Cowan’s father married Barbara Crane Gilbert Abeles Udko in 1995 and they remained married until his death in 2008. He was her fourth husband. Barbara Crane was the daughter of The Honeymooners comedy writer Harry Crane and along with her first husband actor Paul Gilbert, adopted Melissa and Jonathan Gilbert of Little House on the Prairie fame. She is also the mother of actress Sara Gilbert with Harold Abeles, but Sara adopted the family’s famous acting surname. At age 32, Claudia became a stepsister to Melissa, Jonathan and Sara Gilbert.

== Career ==
She began her career at KTTV-TV (FOX) in Los Angeles, where she worked her way up from being a messenger to an on-air reporter. She then moved to KMST-TV in Monterey, California as a desk assistant, and worked her way up to reporter, anchor of the noon news, then co-anchor of the weekend evening news where she also spent time producing and editing. From there, she spent seven years at KOVR-TV13 (CBS) in Sacramento, California, covering breaking news and state politics, and anchoring the morning and midday newscasts. In 1995, she moved to KRON-4 (NBC) in San Francisco to report for the evening news.

In April 1998, she was hired by the newly launched Fox News, as their Bay Area correspondent.

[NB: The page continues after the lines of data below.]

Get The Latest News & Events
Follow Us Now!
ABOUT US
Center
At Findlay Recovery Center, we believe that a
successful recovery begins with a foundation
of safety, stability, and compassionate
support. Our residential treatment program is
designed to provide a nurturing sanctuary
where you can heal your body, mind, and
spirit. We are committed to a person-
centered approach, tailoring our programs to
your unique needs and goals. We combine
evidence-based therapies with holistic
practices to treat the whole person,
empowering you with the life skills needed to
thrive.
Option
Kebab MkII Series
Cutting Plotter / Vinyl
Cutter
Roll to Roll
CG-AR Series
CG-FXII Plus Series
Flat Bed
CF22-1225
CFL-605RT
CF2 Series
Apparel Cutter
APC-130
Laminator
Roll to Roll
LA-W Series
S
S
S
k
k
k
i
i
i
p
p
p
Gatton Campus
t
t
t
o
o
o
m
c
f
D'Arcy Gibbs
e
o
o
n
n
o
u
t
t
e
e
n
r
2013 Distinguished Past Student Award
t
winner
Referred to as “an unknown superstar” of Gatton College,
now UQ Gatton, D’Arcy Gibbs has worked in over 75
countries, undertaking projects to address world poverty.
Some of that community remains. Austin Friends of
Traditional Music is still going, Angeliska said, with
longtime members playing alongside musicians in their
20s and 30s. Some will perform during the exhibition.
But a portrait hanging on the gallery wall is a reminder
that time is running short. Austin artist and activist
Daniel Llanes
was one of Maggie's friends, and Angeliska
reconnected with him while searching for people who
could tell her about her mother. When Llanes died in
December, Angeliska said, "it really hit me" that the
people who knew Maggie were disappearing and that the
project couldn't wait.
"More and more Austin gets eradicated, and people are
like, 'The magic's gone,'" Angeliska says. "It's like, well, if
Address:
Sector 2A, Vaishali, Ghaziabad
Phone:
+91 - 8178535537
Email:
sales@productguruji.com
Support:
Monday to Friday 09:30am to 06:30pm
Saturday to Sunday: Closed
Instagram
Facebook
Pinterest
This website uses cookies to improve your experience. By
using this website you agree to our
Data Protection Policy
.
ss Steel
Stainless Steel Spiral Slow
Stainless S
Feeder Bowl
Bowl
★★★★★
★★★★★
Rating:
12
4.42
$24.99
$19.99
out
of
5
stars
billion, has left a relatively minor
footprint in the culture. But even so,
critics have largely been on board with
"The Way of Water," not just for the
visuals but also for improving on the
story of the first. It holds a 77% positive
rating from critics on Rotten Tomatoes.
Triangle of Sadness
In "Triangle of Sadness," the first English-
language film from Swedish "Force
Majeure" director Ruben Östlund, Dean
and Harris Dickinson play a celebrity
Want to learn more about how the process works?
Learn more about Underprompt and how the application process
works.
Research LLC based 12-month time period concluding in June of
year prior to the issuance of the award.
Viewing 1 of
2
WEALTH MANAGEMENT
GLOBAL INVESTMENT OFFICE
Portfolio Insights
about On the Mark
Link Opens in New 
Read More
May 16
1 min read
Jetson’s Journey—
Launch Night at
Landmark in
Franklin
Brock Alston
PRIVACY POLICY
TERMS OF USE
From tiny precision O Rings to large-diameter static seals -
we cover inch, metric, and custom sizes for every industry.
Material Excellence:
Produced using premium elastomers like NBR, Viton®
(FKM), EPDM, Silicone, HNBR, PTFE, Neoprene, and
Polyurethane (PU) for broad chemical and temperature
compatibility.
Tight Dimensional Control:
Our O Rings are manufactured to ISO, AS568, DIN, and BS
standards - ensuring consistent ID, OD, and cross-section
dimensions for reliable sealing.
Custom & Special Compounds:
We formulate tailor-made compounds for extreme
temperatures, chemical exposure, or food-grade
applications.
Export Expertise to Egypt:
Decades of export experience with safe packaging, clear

While reporting on the 2014 Isla Vista shootings on a May 26, 2014, Fox News newscast, she says she went to UCSB where the shootings occurred.

== Personal life ==
Cowan was previously married to sports agent Steve Baker and has twin children. She has been in a long-term relationship with former Fox News executive Ken LaCorte since at least 2024.